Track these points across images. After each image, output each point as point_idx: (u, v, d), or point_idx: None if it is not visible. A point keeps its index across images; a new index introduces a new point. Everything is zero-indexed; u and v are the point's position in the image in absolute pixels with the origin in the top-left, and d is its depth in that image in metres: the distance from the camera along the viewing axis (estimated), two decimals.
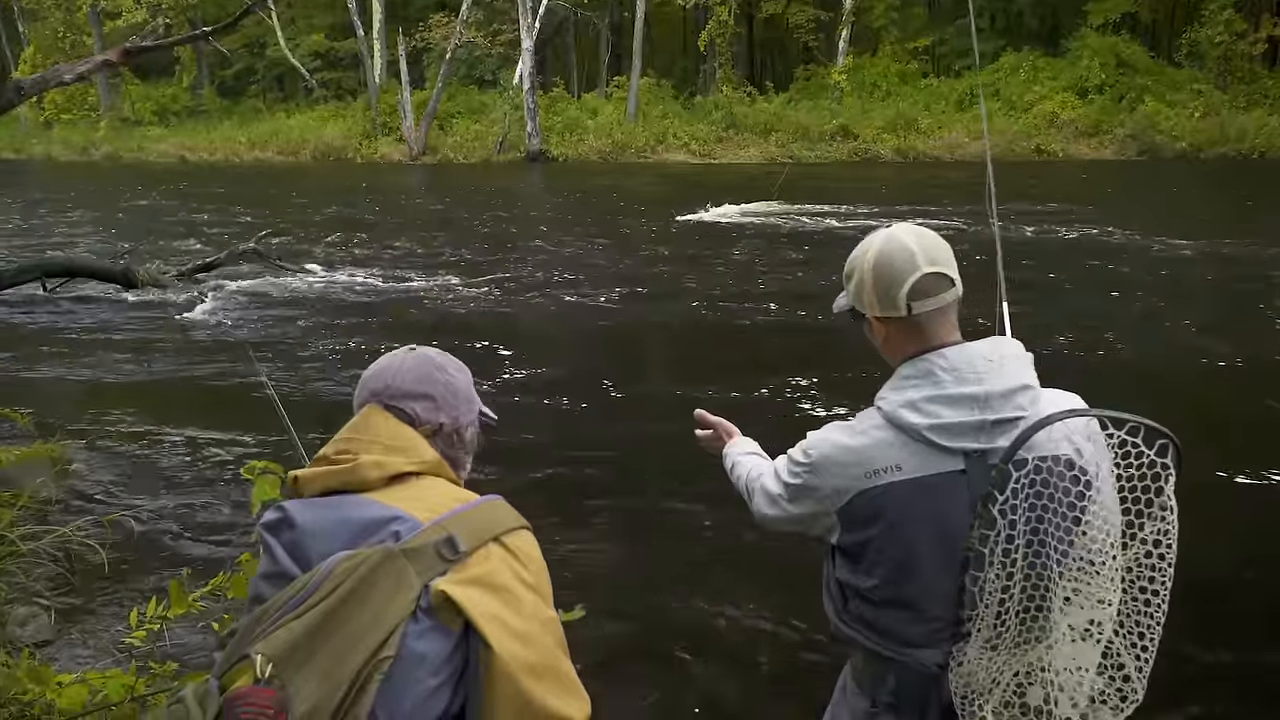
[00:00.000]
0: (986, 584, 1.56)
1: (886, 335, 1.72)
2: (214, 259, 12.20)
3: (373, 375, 1.57)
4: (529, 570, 1.40)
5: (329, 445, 1.49)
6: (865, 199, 19.38)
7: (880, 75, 34.39)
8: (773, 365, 7.92)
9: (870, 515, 1.65)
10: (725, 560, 4.58)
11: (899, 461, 1.62)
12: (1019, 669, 1.60)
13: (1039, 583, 1.58)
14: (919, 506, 1.62)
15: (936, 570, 1.63)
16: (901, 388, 1.66)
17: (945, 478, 1.61)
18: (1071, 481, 1.57)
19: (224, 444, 6.10)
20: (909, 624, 1.69)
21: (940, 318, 1.66)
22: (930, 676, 1.69)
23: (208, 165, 33.48)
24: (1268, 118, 27.95)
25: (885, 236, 1.70)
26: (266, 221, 15.95)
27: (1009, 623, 1.58)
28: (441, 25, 35.09)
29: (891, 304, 1.67)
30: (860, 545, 1.69)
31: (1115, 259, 12.58)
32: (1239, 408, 6.89)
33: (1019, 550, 1.55)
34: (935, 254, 1.66)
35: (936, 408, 1.61)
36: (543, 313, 10.36)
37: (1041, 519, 1.55)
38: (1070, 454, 1.59)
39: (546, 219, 19.15)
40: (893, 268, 1.66)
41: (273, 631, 1.29)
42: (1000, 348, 1.65)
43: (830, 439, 1.72)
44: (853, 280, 1.75)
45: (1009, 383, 1.61)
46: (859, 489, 1.65)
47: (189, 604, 2.91)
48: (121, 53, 8.05)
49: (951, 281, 1.67)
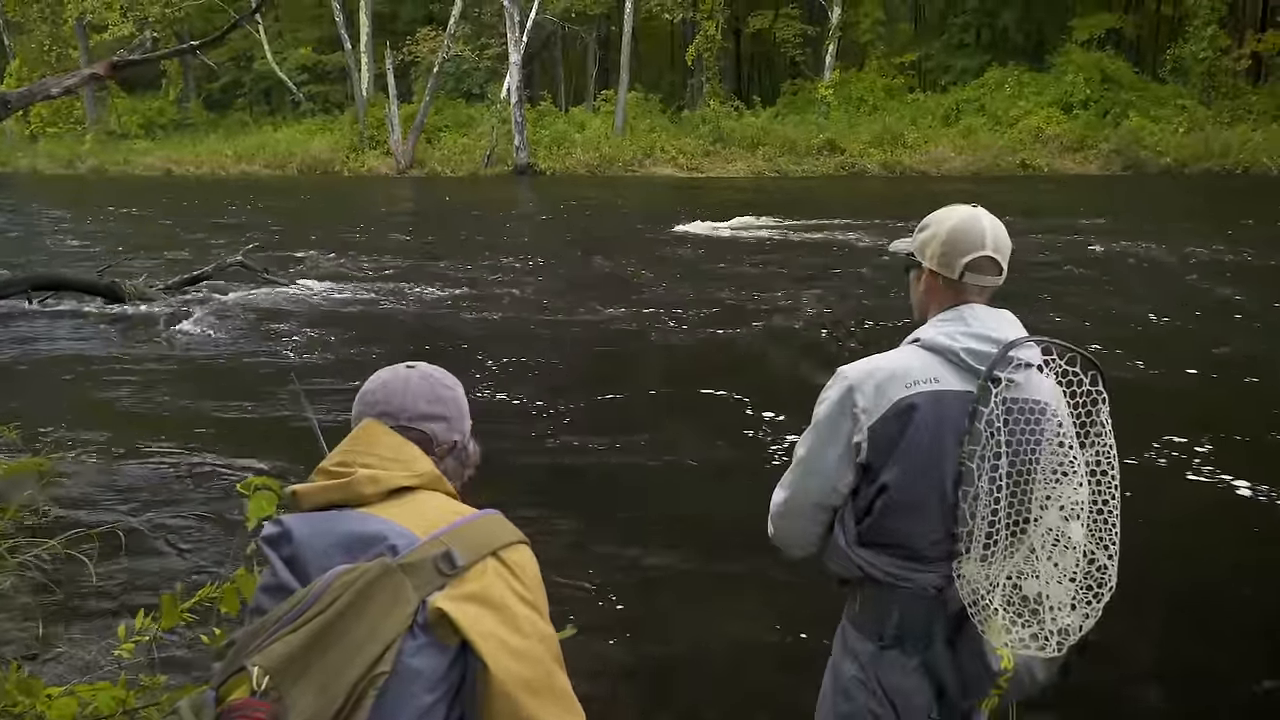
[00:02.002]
0: (979, 495, 1.80)
1: (930, 287, 1.99)
2: (201, 272, 12.16)
3: (377, 394, 1.56)
4: (526, 586, 1.40)
5: (327, 459, 1.50)
6: (850, 213, 19.47)
7: (867, 90, 34.59)
8: (763, 378, 7.95)
9: (906, 420, 1.86)
10: (720, 575, 4.59)
11: (936, 375, 1.88)
12: (1011, 571, 1.81)
13: (1022, 494, 1.81)
14: (949, 414, 1.85)
15: (950, 479, 1.85)
16: (937, 325, 1.94)
17: (971, 396, 1.85)
18: (1037, 405, 1.83)
19: (214, 456, 6.07)
20: (921, 529, 1.88)
21: (978, 291, 1.95)
22: (931, 600, 1.90)
23: (194, 178, 33.40)
24: (1251, 133, 28.16)
25: (968, 213, 1.95)
26: (254, 234, 15.91)
27: (1000, 530, 1.80)
28: (429, 39, 35.19)
29: (949, 265, 1.94)
30: (889, 450, 1.88)
31: (1106, 268, 12.68)
32: (1233, 412, 6.96)
33: (1004, 463, 1.79)
34: (1000, 244, 1.94)
35: (967, 339, 1.89)
36: (532, 325, 10.37)
37: (1015, 433, 1.80)
38: (1039, 398, 1.85)
39: (533, 232, 19.17)
40: (965, 237, 1.93)
41: (270, 644, 1.30)
42: (1010, 315, 1.95)
43: (869, 361, 1.95)
44: (926, 232, 2.00)
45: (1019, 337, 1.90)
46: (898, 395, 1.87)
47: (179, 616, 2.90)
48: (108, 66, 8.02)
49: (1001, 270, 1.94)
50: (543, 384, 7.94)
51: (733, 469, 5.94)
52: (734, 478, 5.79)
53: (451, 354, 8.91)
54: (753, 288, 11.97)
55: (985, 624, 1.80)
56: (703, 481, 5.81)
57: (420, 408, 1.54)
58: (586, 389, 7.77)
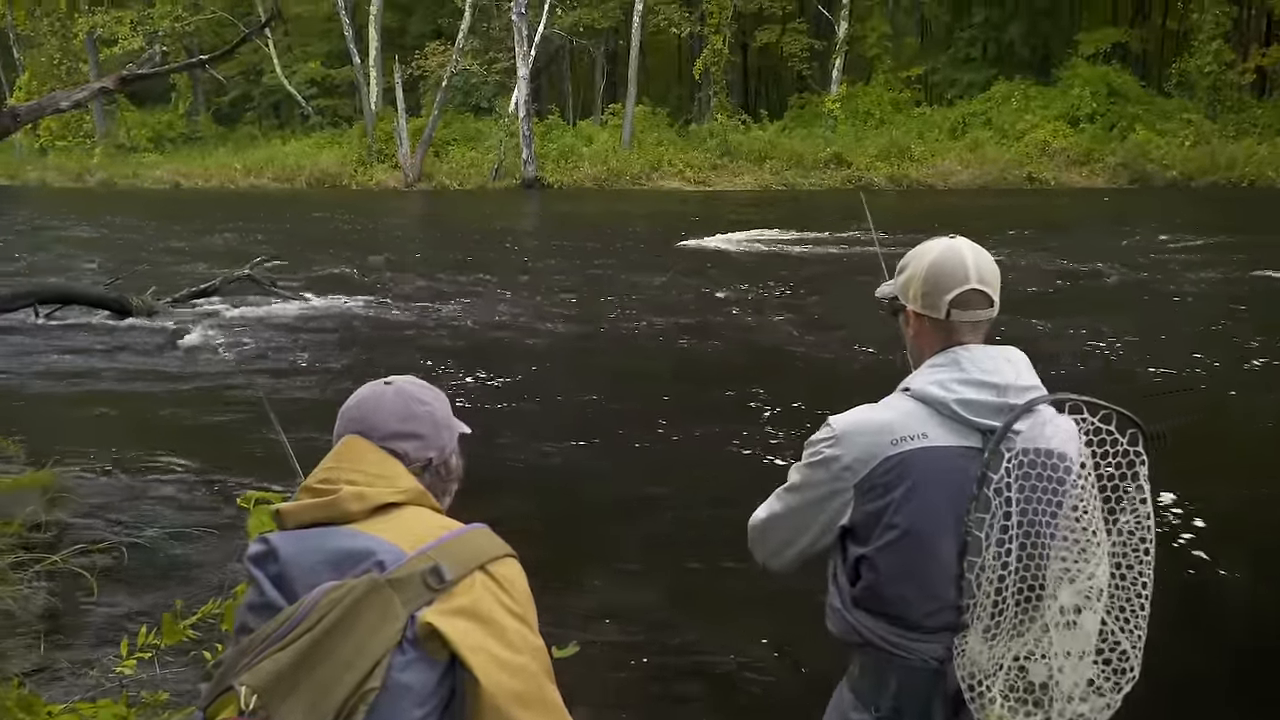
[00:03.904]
0: (985, 567, 1.65)
1: (919, 330, 1.85)
2: (209, 285, 12.20)
3: (353, 411, 1.55)
4: (514, 598, 1.40)
5: (311, 476, 1.49)
6: (858, 226, 19.44)
7: (874, 104, 34.59)
8: (769, 392, 7.93)
9: (892, 480, 1.73)
10: (719, 591, 4.56)
11: (925, 430, 1.73)
12: (1019, 652, 1.67)
13: (1033, 565, 1.66)
14: (939, 474, 1.71)
15: (947, 542, 1.71)
16: (928, 372, 1.79)
17: (965, 451, 1.71)
18: (1057, 464, 1.67)
19: (218, 472, 6.08)
20: (916, 600, 1.74)
21: (971, 329, 1.80)
22: (932, 673, 1.74)
23: (203, 192, 33.55)
24: (1257, 146, 28.18)
25: (947, 245, 1.82)
26: (262, 248, 15.96)
27: (1007, 606, 1.66)
28: (438, 53, 35.33)
29: (934, 305, 1.79)
30: (877, 513, 1.75)
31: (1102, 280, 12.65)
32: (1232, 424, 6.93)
33: (1014, 532, 1.64)
34: (985, 274, 1.79)
35: (961, 387, 1.73)
36: (535, 339, 10.37)
37: (1031, 500, 1.65)
38: (1053, 446, 1.69)
39: (541, 246, 19.21)
40: (947, 272, 1.78)
41: (258, 663, 1.29)
42: (1016, 354, 1.80)
43: (856, 414, 1.82)
44: (905, 273, 1.86)
45: (1025, 381, 1.75)
46: (884, 455, 1.74)
47: (181, 633, 2.90)
48: (118, 80, 8.06)
49: (991, 301, 1.79)
50: (542, 396, 7.94)
51: (735, 482, 5.91)
52: (736, 491, 5.73)
53: (455, 366, 8.92)
54: (762, 301, 11.96)
55: (981, 713, 1.67)
56: (705, 495, 5.79)
57: (392, 426, 1.52)
58: (586, 402, 7.77)
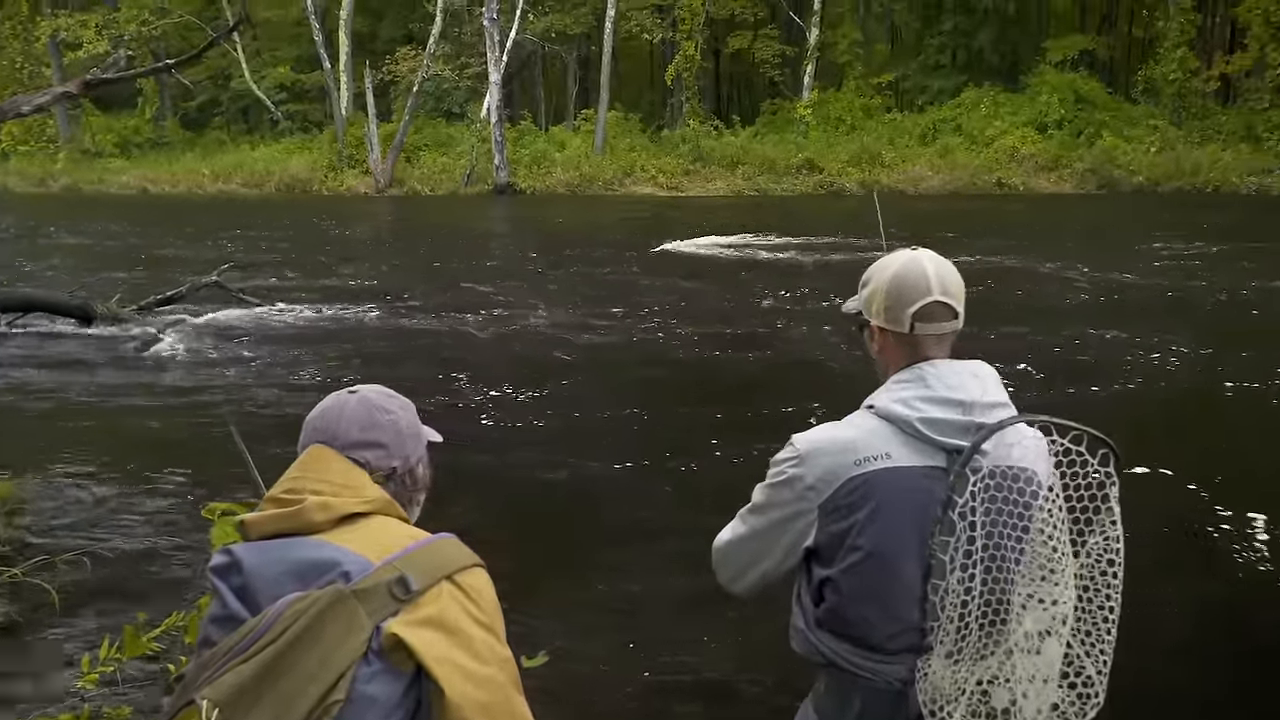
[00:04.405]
0: (948, 591, 1.63)
1: (884, 345, 1.83)
2: (175, 292, 12.03)
3: (317, 421, 1.54)
4: (482, 609, 1.39)
5: (276, 486, 1.47)
6: (830, 231, 19.56)
7: (845, 110, 34.85)
8: (745, 397, 7.93)
9: (856, 501, 1.71)
10: (694, 601, 4.51)
11: (889, 450, 1.71)
12: (982, 676, 1.65)
13: (998, 588, 1.65)
14: (903, 495, 1.69)
15: (910, 564, 1.69)
16: (893, 389, 1.76)
17: (929, 471, 1.69)
18: (1024, 485, 1.66)
19: (183, 482, 5.98)
20: (880, 622, 1.72)
21: (936, 342, 1.77)
22: (895, 694, 1.72)
23: (170, 197, 33.15)
24: (1221, 152, 28.71)
25: (908, 257, 1.80)
26: (230, 254, 15.80)
27: (970, 630, 1.65)
28: (409, 58, 35.18)
29: (896, 319, 1.77)
30: (841, 534, 1.73)
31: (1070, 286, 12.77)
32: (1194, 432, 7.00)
33: (978, 555, 1.62)
34: (948, 285, 1.77)
35: (926, 405, 1.70)
36: (506, 344, 10.33)
37: (997, 523, 1.63)
38: (1022, 464, 1.68)
39: (513, 251, 19.15)
40: (907, 287, 1.76)
41: (220, 676, 1.27)
42: (983, 368, 1.77)
43: (819, 432, 1.79)
44: (868, 288, 1.84)
45: (991, 398, 1.72)
46: (847, 475, 1.71)
47: (144, 646, 2.84)
48: (81, 84, 7.95)
49: (956, 313, 1.78)
50: (513, 402, 7.90)
51: (711, 489, 5.89)
52: (713, 498, 5.73)
53: (424, 372, 8.85)
54: (736, 307, 11.97)
55: None
56: (678, 501, 5.76)
57: (353, 435, 1.51)
58: (558, 407, 7.72)
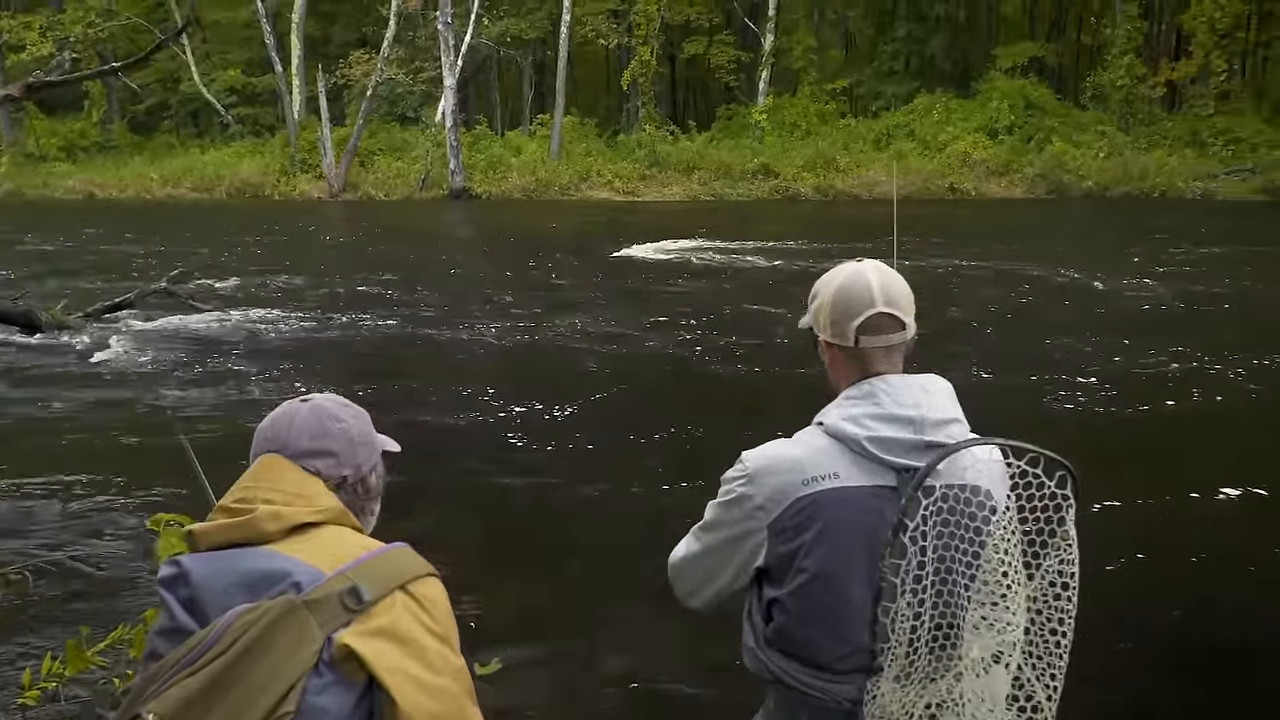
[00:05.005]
0: (898, 614, 1.60)
1: (833, 359, 1.81)
2: (123, 299, 11.78)
3: (268, 430, 1.52)
4: (435, 619, 1.37)
5: (227, 496, 1.45)
6: (785, 235, 19.69)
7: (800, 115, 35.16)
8: (700, 403, 7.93)
9: (803, 521, 1.69)
10: (652, 608, 4.48)
11: (837, 470, 1.68)
12: (931, 699, 1.63)
13: (949, 611, 1.63)
14: (851, 515, 1.67)
15: (859, 585, 1.66)
16: (843, 405, 1.74)
17: (878, 491, 1.66)
18: (978, 507, 1.63)
19: (130, 492, 5.85)
20: (828, 643, 1.71)
21: (884, 354, 1.75)
22: (844, 714, 1.70)
23: (118, 202, 32.54)
24: (1167, 157, 29.44)
25: (852, 270, 1.78)
26: (179, 260, 15.52)
27: (920, 653, 1.62)
28: (362, 62, 34.88)
29: (842, 333, 1.75)
30: (789, 555, 1.71)
31: (1024, 292, 12.97)
32: (1131, 435, 7.12)
33: (929, 579, 1.60)
34: (893, 296, 1.74)
35: (875, 423, 1.68)
36: (459, 350, 10.25)
37: (949, 546, 1.61)
38: (976, 483, 1.66)
39: (469, 257, 19.04)
40: (851, 298, 1.74)
41: (166, 689, 1.25)
42: (936, 383, 1.75)
43: (768, 450, 1.77)
44: (815, 301, 1.83)
45: (943, 414, 1.69)
46: (795, 495, 1.69)
47: (87, 661, 2.76)
48: (23, 88, 7.78)
49: (903, 324, 1.75)
50: (467, 408, 7.83)
51: (668, 498, 5.88)
52: (669, 506, 5.72)
53: (377, 378, 8.76)
54: (692, 311, 11.98)
55: None
56: (637, 508, 5.75)
57: (303, 444, 1.49)
58: (510, 414, 7.67)
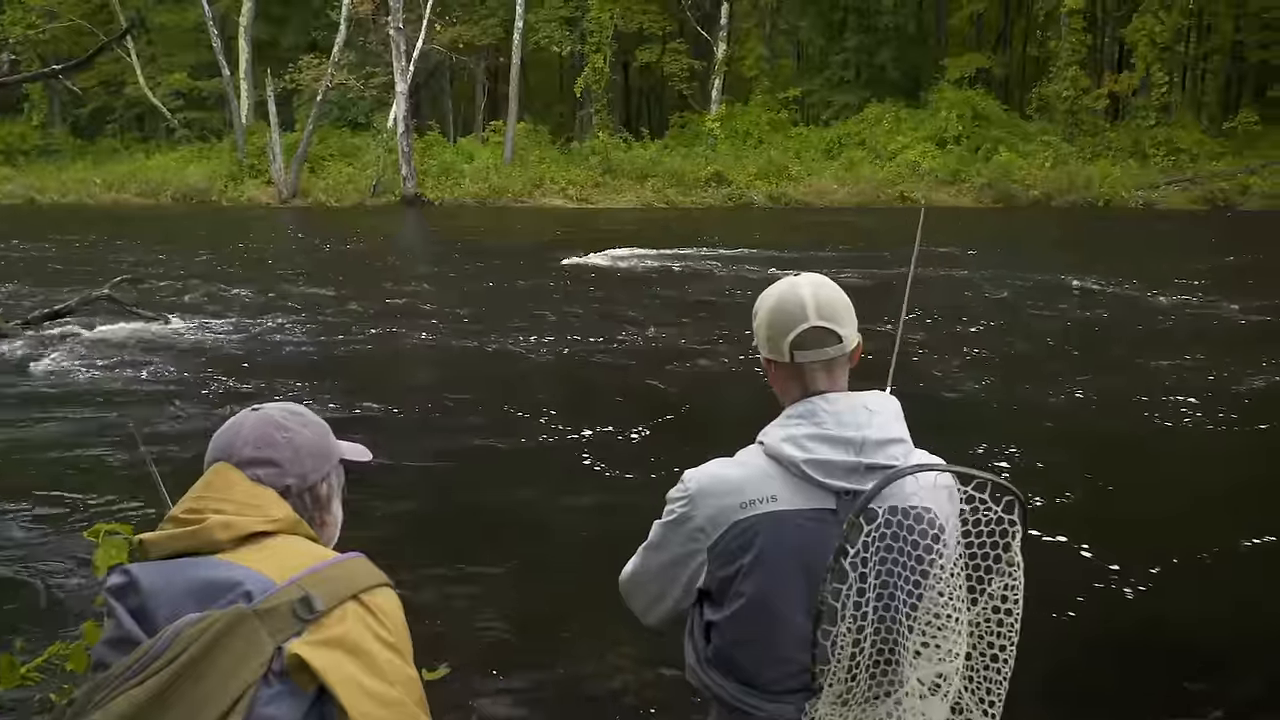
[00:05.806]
0: (838, 638, 1.58)
1: (774, 375, 1.80)
2: (64, 306, 11.51)
3: (218, 439, 1.50)
4: (388, 629, 1.35)
5: (178, 505, 1.42)
6: (737, 243, 19.82)
7: (752, 123, 35.48)
8: (647, 407, 7.94)
9: (741, 545, 1.67)
10: (604, 613, 4.47)
11: (774, 493, 1.66)
12: None
13: (889, 636, 1.62)
14: (789, 539, 1.65)
15: (797, 608, 1.65)
16: (784, 425, 1.72)
17: (817, 514, 1.65)
18: (921, 535, 1.60)
19: (69, 503, 5.70)
20: (765, 664, 1.70)
21: (822, 369, 1.73)
22: None
23: (60, 207, 31.80)
24: (1111, 168, 30.23)
25: (787, 285, 1.76)
26: (122, 266, 15.21)
27: (860, 676, 1.61)
28: (312, 67, 34.46)
29: (778, 349, 1.74)
30: (728, 579, 1.70)
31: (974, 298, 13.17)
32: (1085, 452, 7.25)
33: (870, 604, 1.58)
34: (827, 309, 1.72)
35: (815, 445, 1.66)
36: (413, 356, 10.17)
37: (892, 572, 1.59)
38: (921, 507, 1.62)
39: (421, 264, 18.91)
40: (784, 315, 1.73)
41: (111, 700, 1.22)
42: (881, 401, 1.73)
43: (708, 471, 1.75)
44: (755, 319, 1.81)
45: (885, 434, 1.67)
46: (734, 519, 1.67)
47: (21, 677, 2.68)
48: None
49: (839, 338, 1.72)
50: (421, 415, 7.77)
51: (619, 505, 5.86)
52: (620, 514, 5.71)
53: (327, 386, 8.65)
54: (644, 319, 12.00)
55: None
56: (589, 511, 5.73)
57: (247, 453, 1.46)
58: (466, 420, 7.62)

================

Problem details> Copy the lines above exactly, starting at the one with "35: (936, 408, 1.61)" and ending at the one with "58: (586, 389, 7.77)", both included. Leave out any pictures and add nothing else.

Exercise answer>
35: (936, 408, 1.61)
36: (543, 313, 10.36)
37: (1041, 519, 1.55)
38: (1070, 454, 1.59)
39: (546, 219, 19.15)
40: (893, 268, 1.66)
41: (273, 631, 1.29)
42: (1000, 348, 1.65)
43: (830, 439, 1.72)
44: (853, 280, 1.75)
45: (1009, 383, 1.61)
46: (859, 489, 1.65)
47: (189, 604, 2.91)
48: (121, 53, 8.05)
49: (951, 281, 1.67)
[00:02.002]
0: (979, 495, 1.80)
1: (930, 287, 1.99)
2: (201, 272, 12.16)
3: (377, 394, 1.56)
4: (526, 586, 1.40)
5: (327, 459, 1.50)
6: (850, 213, 19.47)
7: (867, 90, 34.59)
8: (763, 378, 7.95)
9: (906, 420, 1.86)
10: (720, 575, 4.59)
11: (936, 375, 1.88)
12: (1011, 571, 1.81)
13: (1022, 494, 1.81)
14: (949, 414, 1.85)
15: (950, 479, 1.85)
16: (937, 325, 1.94)
17: (971, 396, 1.85)
18: (1037, 405, 1.83)
19: (214, 456, 6.07)
20: (921, 529, 1.88)
21: (978, 291, 1.95)
22: (931, 600, 1.90)
23: (194, 178, 33.40)
24: (1251, 133, 28.16)
25: (968, 213, 1.95)
26: (254, 234, 15.91)
27: (1000, 530, 1.80)
28: (429, 39, 35.19)
29: (949, 265, 1.94)
30: (889, 450, 1.88)
31: (1106, 268, 12.68)
32: (1233, 412, 6.96)
33: (1004, 463, 1.79)
34: (1000, 244, 1.94)
35: (967, 339, 1.89)
36: (532, 325, 10.37)
37: (1015, 433, 1.80)
38: (1039, 398, 1.85)
39: (533, 232, 19.17)
40: (965, 237, 1.93)
41: (270, 644, 1.30)
42: (1010, 315, 1.95)
43: (869, 361, 1.95)
44: (926, 232, 2.00)
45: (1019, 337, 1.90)
46: (898, 395, 1.87)
47: (179, 616, 2.90)
48: (108, 66, 8.02)
49: (1001, 270, 1.94)
50: (543, 384, 7.94)
51: (733, 469, 5.94)
52: (734, 478, 5.79)
53: (451, 354, 8.91)
54: (753, 288, 11.97)
55: (985, 624, 1.80)
56: (703, 481, 5.81)
57: (420, 408, 1.54)
58: (586, 389, 7.77)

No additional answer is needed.